» **DESCRIPTION OF THE TASK**
Write out again, exactly, the lines below starting at the one with "Apple Silicon ⭐3,530" and ending at the one with "vector animations ⭐25,724".
◆ ◆ ◆ ◆ ◆ ◆ ◆
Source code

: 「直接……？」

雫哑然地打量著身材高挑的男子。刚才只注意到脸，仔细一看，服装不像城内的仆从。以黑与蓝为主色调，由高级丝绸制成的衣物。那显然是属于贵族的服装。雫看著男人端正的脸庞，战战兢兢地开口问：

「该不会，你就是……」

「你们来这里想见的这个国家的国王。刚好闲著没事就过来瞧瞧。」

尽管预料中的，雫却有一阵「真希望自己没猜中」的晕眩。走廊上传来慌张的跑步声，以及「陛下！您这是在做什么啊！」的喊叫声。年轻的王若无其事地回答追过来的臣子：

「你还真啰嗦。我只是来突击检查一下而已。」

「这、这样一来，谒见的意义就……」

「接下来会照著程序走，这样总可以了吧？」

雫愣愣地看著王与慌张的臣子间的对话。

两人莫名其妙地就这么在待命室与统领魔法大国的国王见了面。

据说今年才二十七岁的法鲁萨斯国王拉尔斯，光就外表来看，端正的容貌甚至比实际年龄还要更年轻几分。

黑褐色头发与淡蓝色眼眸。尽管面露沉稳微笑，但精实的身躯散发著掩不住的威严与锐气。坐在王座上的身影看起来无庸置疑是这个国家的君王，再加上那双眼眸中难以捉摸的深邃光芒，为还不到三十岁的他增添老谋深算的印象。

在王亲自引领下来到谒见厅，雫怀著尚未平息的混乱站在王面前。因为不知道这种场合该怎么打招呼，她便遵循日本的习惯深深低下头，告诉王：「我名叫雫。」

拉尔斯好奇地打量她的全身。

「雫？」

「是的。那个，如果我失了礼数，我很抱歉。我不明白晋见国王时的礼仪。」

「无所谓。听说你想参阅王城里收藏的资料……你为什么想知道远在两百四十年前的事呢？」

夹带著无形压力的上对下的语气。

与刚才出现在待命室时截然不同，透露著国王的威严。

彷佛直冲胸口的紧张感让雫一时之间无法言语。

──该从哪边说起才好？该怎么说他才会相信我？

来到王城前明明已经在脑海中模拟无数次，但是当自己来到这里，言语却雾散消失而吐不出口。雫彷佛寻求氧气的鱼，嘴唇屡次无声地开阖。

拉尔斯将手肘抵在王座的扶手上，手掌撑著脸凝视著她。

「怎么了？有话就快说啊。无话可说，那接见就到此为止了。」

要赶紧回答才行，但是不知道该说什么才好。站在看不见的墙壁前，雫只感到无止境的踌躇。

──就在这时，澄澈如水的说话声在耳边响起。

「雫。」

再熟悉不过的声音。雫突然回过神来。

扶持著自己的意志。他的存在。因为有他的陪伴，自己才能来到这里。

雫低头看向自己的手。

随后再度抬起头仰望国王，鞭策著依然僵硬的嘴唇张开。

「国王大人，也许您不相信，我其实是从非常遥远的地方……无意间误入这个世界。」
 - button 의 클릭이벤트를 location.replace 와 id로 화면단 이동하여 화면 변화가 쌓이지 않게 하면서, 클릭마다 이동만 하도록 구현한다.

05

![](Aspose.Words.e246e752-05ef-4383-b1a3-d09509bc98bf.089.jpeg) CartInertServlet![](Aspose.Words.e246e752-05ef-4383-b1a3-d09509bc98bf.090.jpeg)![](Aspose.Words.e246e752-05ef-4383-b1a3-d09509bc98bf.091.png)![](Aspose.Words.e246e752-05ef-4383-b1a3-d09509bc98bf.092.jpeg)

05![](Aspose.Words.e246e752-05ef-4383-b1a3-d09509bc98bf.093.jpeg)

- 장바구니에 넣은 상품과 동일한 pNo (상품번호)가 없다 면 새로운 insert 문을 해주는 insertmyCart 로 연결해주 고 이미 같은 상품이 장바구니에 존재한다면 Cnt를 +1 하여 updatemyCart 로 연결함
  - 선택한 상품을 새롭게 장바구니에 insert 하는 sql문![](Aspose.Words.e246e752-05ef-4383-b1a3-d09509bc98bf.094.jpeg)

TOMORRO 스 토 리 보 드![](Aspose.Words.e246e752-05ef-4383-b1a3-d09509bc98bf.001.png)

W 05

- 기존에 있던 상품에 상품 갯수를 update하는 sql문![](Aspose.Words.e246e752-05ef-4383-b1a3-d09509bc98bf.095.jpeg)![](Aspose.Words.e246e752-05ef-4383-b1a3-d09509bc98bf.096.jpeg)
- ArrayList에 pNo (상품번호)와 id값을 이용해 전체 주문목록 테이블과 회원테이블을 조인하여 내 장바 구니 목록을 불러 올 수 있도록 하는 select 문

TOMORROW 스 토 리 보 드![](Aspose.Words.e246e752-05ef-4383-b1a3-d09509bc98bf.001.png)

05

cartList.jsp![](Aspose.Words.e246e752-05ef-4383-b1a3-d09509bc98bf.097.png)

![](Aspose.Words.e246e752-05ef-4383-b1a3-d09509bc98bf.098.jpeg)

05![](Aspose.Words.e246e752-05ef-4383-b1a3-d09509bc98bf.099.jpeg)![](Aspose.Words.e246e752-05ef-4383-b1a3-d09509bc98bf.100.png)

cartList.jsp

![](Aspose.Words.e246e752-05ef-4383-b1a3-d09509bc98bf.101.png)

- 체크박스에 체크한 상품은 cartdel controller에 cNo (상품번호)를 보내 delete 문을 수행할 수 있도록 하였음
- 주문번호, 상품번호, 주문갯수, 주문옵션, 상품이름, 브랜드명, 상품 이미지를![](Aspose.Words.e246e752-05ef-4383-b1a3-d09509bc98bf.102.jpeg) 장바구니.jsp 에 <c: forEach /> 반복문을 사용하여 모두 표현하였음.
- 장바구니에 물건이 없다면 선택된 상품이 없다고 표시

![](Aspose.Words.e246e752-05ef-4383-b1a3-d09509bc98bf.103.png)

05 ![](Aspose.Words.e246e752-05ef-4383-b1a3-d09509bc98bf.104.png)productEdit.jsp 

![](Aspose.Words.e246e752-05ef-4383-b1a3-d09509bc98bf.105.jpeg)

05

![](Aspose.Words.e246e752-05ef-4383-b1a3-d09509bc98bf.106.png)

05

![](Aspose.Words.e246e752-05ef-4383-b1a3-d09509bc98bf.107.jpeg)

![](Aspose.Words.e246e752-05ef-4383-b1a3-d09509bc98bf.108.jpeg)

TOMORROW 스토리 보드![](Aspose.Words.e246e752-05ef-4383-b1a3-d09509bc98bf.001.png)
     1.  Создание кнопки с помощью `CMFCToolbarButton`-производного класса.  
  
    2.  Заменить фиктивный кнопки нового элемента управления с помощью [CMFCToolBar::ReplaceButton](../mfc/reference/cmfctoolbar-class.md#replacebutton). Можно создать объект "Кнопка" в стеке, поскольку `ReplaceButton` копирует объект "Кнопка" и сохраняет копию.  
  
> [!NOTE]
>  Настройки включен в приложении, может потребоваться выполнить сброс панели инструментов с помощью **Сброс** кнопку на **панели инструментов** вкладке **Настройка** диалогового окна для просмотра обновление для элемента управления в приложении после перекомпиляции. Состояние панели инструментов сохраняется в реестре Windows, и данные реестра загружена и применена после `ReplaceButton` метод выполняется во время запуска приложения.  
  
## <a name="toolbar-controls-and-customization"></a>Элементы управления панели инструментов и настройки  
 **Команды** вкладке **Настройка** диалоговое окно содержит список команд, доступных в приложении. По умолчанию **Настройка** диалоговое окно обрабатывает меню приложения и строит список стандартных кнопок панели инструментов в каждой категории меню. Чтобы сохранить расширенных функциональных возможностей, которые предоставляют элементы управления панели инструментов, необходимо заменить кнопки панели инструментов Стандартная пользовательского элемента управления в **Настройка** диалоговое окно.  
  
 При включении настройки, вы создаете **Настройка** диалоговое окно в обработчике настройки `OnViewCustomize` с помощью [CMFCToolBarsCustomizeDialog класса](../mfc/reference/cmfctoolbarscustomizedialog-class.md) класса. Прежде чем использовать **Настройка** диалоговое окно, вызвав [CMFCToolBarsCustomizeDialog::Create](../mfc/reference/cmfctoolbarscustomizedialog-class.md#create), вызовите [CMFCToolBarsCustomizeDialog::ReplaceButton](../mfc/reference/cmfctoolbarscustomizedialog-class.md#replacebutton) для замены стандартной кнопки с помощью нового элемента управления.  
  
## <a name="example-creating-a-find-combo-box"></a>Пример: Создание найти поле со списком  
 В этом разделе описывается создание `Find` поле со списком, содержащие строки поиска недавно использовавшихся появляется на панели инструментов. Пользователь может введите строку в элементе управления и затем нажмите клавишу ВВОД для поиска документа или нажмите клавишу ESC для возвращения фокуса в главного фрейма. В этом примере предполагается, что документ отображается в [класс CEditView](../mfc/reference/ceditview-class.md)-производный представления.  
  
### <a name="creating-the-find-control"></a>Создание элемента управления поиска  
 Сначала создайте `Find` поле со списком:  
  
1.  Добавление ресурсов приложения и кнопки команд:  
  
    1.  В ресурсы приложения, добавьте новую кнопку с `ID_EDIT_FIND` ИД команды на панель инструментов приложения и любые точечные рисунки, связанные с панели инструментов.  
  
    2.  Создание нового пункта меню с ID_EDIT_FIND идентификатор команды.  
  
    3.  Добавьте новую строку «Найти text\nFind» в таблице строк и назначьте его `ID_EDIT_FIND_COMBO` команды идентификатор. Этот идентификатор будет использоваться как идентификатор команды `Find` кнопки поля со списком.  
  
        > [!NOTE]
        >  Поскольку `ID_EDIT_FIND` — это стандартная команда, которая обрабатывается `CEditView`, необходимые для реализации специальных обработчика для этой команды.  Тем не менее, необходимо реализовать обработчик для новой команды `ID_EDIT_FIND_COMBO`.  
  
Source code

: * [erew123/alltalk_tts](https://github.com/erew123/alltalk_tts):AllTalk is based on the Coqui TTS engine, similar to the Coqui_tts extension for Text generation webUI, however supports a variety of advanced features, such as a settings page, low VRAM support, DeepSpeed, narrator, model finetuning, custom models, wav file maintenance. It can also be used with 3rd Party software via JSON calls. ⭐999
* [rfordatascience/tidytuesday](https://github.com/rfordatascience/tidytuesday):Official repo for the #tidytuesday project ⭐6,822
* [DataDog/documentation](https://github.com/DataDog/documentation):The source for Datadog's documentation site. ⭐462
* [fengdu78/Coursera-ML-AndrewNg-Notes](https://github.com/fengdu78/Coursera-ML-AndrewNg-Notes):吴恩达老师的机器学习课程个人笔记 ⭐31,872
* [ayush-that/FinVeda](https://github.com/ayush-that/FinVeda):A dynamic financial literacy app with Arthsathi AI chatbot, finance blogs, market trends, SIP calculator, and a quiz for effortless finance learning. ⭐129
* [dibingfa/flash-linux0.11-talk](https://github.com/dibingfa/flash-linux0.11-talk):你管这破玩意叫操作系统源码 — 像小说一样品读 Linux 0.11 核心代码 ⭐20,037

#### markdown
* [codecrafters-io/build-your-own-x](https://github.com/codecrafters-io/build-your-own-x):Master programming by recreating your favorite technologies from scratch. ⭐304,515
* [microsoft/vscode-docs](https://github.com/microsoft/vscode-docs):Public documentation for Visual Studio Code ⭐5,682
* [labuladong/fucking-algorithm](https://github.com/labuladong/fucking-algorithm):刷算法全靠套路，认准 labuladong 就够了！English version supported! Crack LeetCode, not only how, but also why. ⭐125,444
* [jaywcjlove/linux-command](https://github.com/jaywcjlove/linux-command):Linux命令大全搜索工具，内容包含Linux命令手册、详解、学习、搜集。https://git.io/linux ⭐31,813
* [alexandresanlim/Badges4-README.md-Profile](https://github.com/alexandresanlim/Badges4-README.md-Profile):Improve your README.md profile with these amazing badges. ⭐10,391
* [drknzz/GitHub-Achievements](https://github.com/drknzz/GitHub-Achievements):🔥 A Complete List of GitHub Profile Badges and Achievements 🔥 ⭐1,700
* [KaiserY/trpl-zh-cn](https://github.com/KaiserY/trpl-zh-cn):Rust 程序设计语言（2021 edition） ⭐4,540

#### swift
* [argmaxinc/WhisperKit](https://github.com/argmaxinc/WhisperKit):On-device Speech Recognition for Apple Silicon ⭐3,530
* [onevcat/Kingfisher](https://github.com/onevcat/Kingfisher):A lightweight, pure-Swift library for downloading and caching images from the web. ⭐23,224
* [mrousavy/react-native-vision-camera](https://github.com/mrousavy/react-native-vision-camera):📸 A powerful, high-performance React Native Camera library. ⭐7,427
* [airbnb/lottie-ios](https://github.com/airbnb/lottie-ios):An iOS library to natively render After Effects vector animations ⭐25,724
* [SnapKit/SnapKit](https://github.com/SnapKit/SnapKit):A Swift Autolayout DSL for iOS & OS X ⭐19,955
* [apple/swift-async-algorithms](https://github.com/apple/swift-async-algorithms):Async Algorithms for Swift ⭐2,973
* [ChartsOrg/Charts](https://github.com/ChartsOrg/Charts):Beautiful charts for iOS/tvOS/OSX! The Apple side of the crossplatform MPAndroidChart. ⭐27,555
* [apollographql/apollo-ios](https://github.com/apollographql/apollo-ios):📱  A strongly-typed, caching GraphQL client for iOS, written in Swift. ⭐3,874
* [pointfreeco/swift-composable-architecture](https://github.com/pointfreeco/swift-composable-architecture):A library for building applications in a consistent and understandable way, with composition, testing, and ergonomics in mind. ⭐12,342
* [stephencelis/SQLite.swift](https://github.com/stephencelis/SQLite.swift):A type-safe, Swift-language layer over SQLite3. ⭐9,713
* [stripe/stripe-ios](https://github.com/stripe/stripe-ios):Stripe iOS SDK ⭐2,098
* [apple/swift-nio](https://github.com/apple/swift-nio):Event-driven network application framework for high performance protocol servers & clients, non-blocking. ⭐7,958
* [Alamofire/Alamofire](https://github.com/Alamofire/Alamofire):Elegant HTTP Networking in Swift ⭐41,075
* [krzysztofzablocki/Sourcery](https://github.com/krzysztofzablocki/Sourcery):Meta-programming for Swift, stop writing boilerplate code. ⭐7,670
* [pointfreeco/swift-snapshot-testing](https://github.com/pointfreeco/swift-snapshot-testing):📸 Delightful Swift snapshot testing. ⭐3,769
◆ ◆ ◆ ◆ ◆ ◆ ◆
» **FINISHED TASK**
* [argmaxinc/WhisperKit](https://github.com/argmaxinc/WhisperKit):On-device Speech Recognition for Apple Silicon ⭐3,530
* [onevcat/Kingfisher](https://github.com/onevcat/Kingfisher):A lightweight, pure-Swift library for downloading and caching images from the web. ⭐23,224
* [mrousavy/react-native-vision-camera](https://github.com/mrousavy/react-native-vision-camera):📸 A powerful, high-performance React Native Camera library. ⭐7,427
* [airbnb/lottie-ios](https://github.com/airbnb/lottie-ios):An iOS library to natively render After Effects vector animations ⭐25,724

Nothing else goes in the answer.